Extracted page text data:
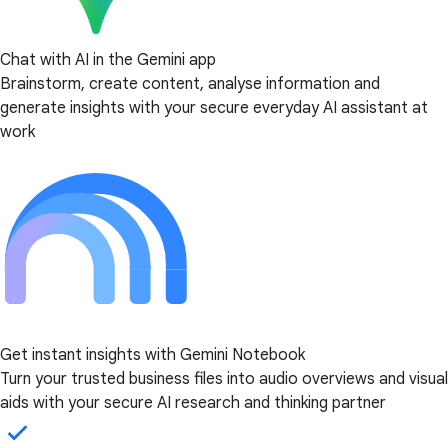
Chat with AI in the Gemini app
Brainstorm, create content, analyse information and
generate insights with your secure everyday AI assistant at
work
Get instant insights with Gemini Notebook
Turn your trusted business files into audio overviews and visual
aids with your secure AI research and thinking partner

Activity:
Reproduce exactly the lines from the one with "Turn your trusted" through the last line of the entries, keeping both of those lines and nothing else.

The answer:
Turn your trusted business files into audio overviews and visual
aids with your secure AI research and thinking partner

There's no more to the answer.